Hello Party People! We are back after a brief hiatus… Well, I honestly went down in flames for a few weeks there. I had a nasty sinus infection that turned into antibiotics, which happened to spur a really bad week long tummy reaction probably coupled with a viral issue, which ultimately sent me to the ER last night for severe pain and a newly diagnosed hernia. GOOD TIMES! Don’t be jealous; I didn’t even lose any weight! Pshh.

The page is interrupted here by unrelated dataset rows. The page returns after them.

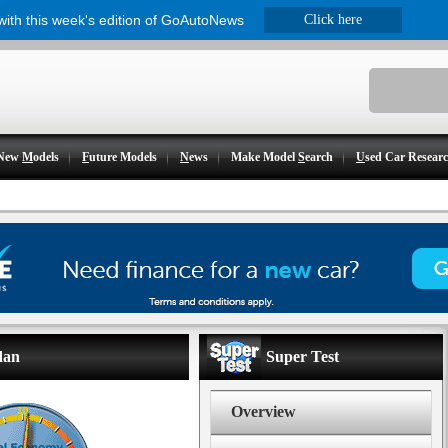
 with this week's edition of GoAutoNews
Click here
New
M
odels
F
uture Models
N
ews
Make Model
S
earch
U
sed Car Resear
dan
Super Test
Overview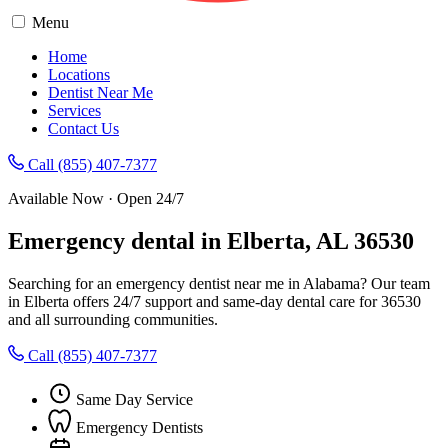
Menu
Home
Locations
Dentist Near Me
Services
Contact Us
Call (855) 407-7377
Available Now · Open 24/7
Emergency dental in Elberta, AL 36530
Searching for an emergency dentist near me in Alabama? Our team
in Elberta offers 24/7 support and same-day dental care for 36530
and all surrounding communities.
Call (855) 407-7377
Same Day Service
Emergency Dentists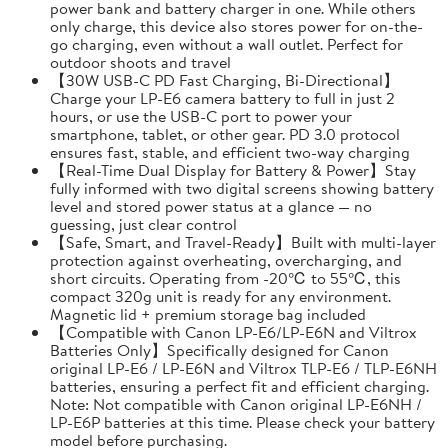
power bank and battery charger in one. While others
only charge, this device also stores power for on-the-
go charging, even without a wall outlet. Perfect for
outdoor shoots and travel
【30W USB-C PD Fast Charging, Bi-Directional】
Charge your LP-E6 camera battery to full in just 2
hours, or use the USB-C port to power your
smartphone, tablet, or other gear. PD 3.0 protocol
ensures fast, stable, and efficient two-way charging
【Real-Time Dual Display for Battery & Power】Stay
fully informed with two digital screens showing battery
level and stored power status at a glance — no
guessing, just clear control
【Safe, Smart, and Travel-Ready】Built with multi-layer
protection against overheating, overcharging, and
short circuits. Operating from -20℃ to 55℃, this
compact 320g unit is ready for any environment.
Magnetic lid + premium storage bag included
【Compatible with Canon LP-E6/LP-E6N and Viltrox
Batteries Only】Specifically designed for Canon
original LP-E6 / LP-E6N and Viltrox TLP-E6 / TLP-E6NH
batteries, ensuring a perfect fit and efficient charging.
Note: Not compatible with Canon original LP-E6NH /
LP-E6P batteries at this time. Please check your battery
model before purchasing.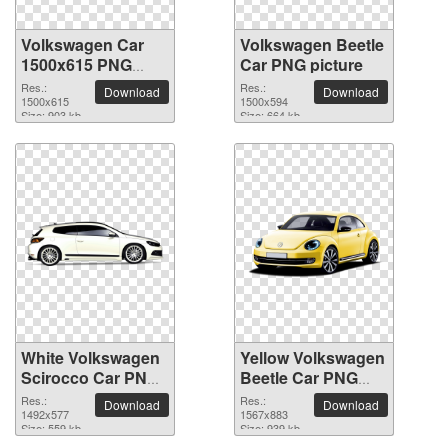
Volkswagen Car
Volkswagen Beetle
1500x615 PNG
Car PNG picture
picture
Res.:
Res.:
Download
Download
1500x615
1500x594
Size: 903 kb
Size: 664 kb
White Volkswagen
Yellow Volkswagen
Scirocco Car PNG
Beetle Car PNG
picture
picture
Res.:
Res.:
Download
Download
1492x577
1567x883
Size: 559 kb
Size: 939 kb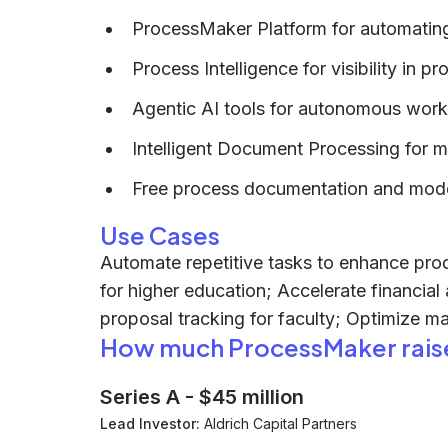
ProcessMaker Platform for automatin
Process Intelligence for visibility in p
Agentic AI tools for autonomous wor
Intelligent Document Processing for
Free process documentation and model
Use Cases
Automate repetitive tasks to enhance produ
for higher education; Accelerate financial
proposal tracking for faculty; Optimize m
How much ProcessMaker rais
Series A
-
$45 million
Lead Investor:
Aldrich Capital Partners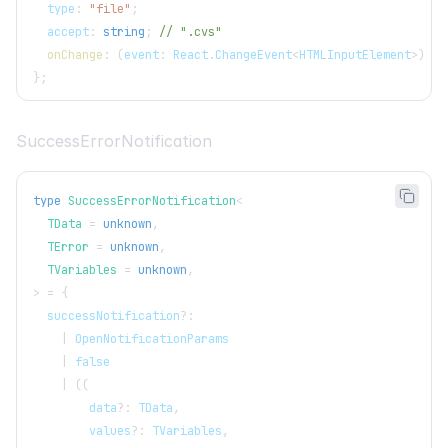
  type
:
"file"
;
  accept
:
string
;
// ".cvs"
onChange
:
(
event
:
React
.
ChangeEvent
<
HTMLInputElement
>
)
=>
}
;
SuccessErrorNotification
type
SuccessErrorNotification
<
  TData 
=
unknown
,
  TError 
=
unknown
,
  TVariables 
=
unknown
,
>
=
{
  successNotification
?
:
|
OpenNotificationParams
|
false
|
(
(
        data
?
:
TData
,
        values
?
:
TVariables
,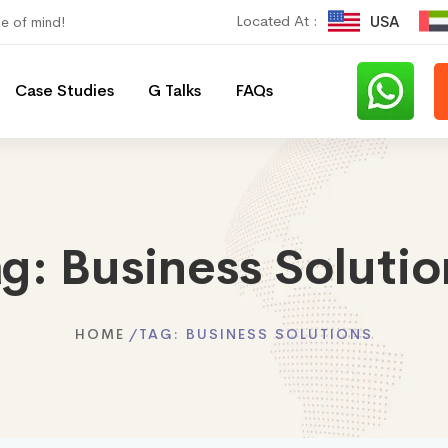
Located At :
USA
ce of mind!
Case Studies
G Talks
FAQs
ag:
Business Solutio
HOME
TAG:
BUSINESS SOLUTIONS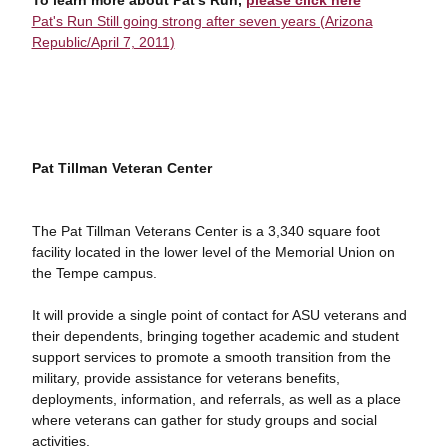
To learn more about Pat's Run,
please click here
Pat's Run Still going strong after seven years (Arizona
Republic/April 7, 2011)
Pat Tillman Veteran Center
The Pat Tillman Veterans Center is a 3,340 square foot
facility located in the lower level of the Memorial Union on
the Tempe campus.
It will provide a single point of contact for ASU veterans and
their dependents, bringing together academic and student
support services to promote a smooth transition from the
military, provide assistance for veterans benefits,
deployments, information, and referrals, as well as a place
where veterans can gather for study groups and social
activities.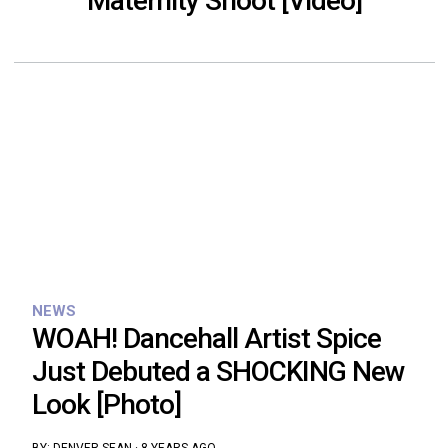
Maternity Shoot [Video]
NEWS
WOAH! Dancehall Artist Spice
Just Debuted a SHOCKING New
Look [Photo]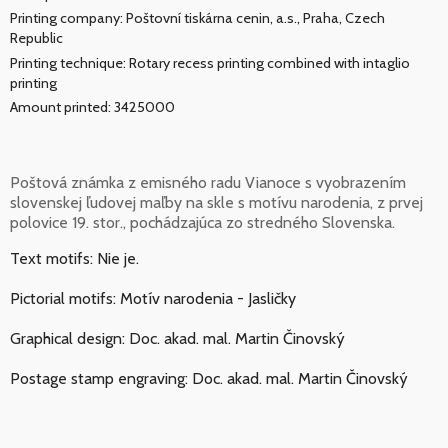
Printing company: Poštovní tiskárna cenin, a.s., Praha, Czech
Republic
Printing technique: Rotary recess printing combined with intaglio
printing
Amount printed: 3425000
Poštová známka z emisného radu Vianoce s vyobrazením
slovenskej ľudovej maľby na skle s motívu narodenia, z prvej
polovice 19. stor., pochádzajúca zo stredného Slovenska.
Text motifs: Nie je.
Pictorial motifs: Motív narodenia - Jasličky
Graphical design: Doc. akad. mal. Martin Činovský
Postage stamp engraving: Doc. akad. mal. Martin Činovský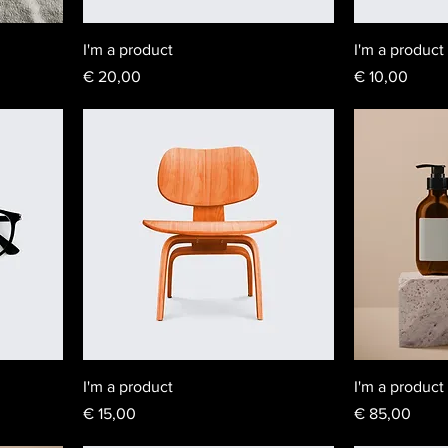
I'm a product
I'm a product
Price
Price
€ 20,00
€ 10,00
I'm a product
I'm a product
Price
Price
€ 15,00
€ 85,00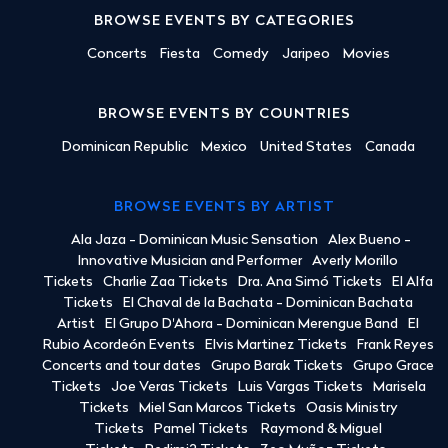
BROWSE EVENTS BY CATEGORIES
Concerts
Fiesta
Comedy
Jaripeo
Movies
BROWSE EVENTS BY COUNTRIES
Dominican Republic
Mexico
United States
Canada
BROWSE EVENTS BY ARTIST
Ala Jaza - Dominican Music Sensation
Alex Bueno -
Innovative Musician and Performer
Averly Morillo
Tickets
Charlie Zaa Tickets
Dra. Ana Simó Tickets
El Alfa
Tickets
El Chaval de la Bachata - Dominican Bachata
Artist
El Grupo D'Ahora - Dominican Merengue Band
El
Rubio Acordeón Events
Elvis Martinez Tickets
Frank Reyes
Concerts and tour dates
Grupo Barak Tickets
Grupo Grace
Tickets
Joe Veras Tickets
Luis Vargas Tickets
Marisela
Tickets
Miel San Marcos Tickets
Oasis Ministry
Tickets
Pamel Tickets
Raymond & Miguel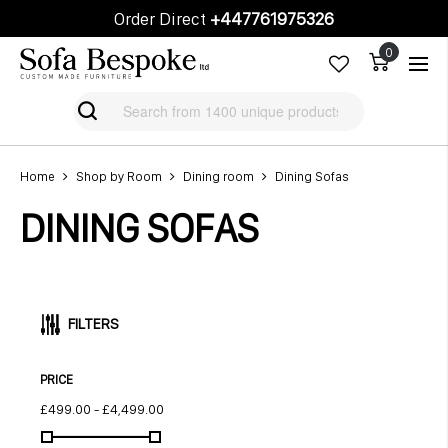
Order Direct
+447761975326
Cart
Cart
Home
Shop by Room
Dining room
Dining Sofas
DINING SOFAS
FILTERS
PRICE
£499.00
-
£4,499.00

Now that I am starting to feel somewhat human again, I realize all of the things I have let go over the past few weeks… are still right there waiting for me. The holidays are right around the corner, and I can feel the stress and excitement all wrapped up for me like a nice little gift. Tons of kids activities coming up, tons of obligations and parties. I am grateful I got the sickies out of the way before all of that. Being so unproductive over the past few weeks made me realize that normally, I just do not take very good care of myself. I’m sure most of you don’t either.
For example, I don’t normally get 9-10 hours of sleep each night. More like 5 or 6. That cumulative deficit can really take a toll on health and well-being. The trade-off is usually less productivity in my life, so I generally don’t think so much about it. My husband gets even less sleep than I usually do. I feel like we need to make this more of a priority. There was something wonderful about getting the kids on the bus and laying back down. I’m not saying every day, but definitely naps could be more beneficial than paying bills on some mornings.
Another thing I realized as I feebly tried to get down a piece of bland toast and baby sips of water (often unsuccessfully), was how much crap food I consume each day. No peanut butter wafers, no ice cream, no Diet Coke, no cheeseburgers. It sure is possible to get through the day without those garbage food staples that I quite enjoy. Again, let’s not go crazy. Moderation, people, not desecration. I do love me some bad (good) food.
Finally, I realized how very grateful I am for a spouse who helped grasp the loose ends together while I slept and slurped soup. He let me cry and held my hand. I was made acutely aware of how hard this parenting gig would be if I were to be solo and sick. I don’t know how people raise kids without a village. I know I couldn’t do it alone. This experience made me ever more grateful.
I sincerely hope you readers have been enjoying the change in seasons and staying healthy. Out here we have had tons of snow (almost a foot in Marengo last week!) and are getting ready for lots of fun holiday activities. I shall be back with more regularity in the coming weeks, and am excited to share my sarcastic, crazy musings about life with you again. Enjoy the rest of your week! Stay well.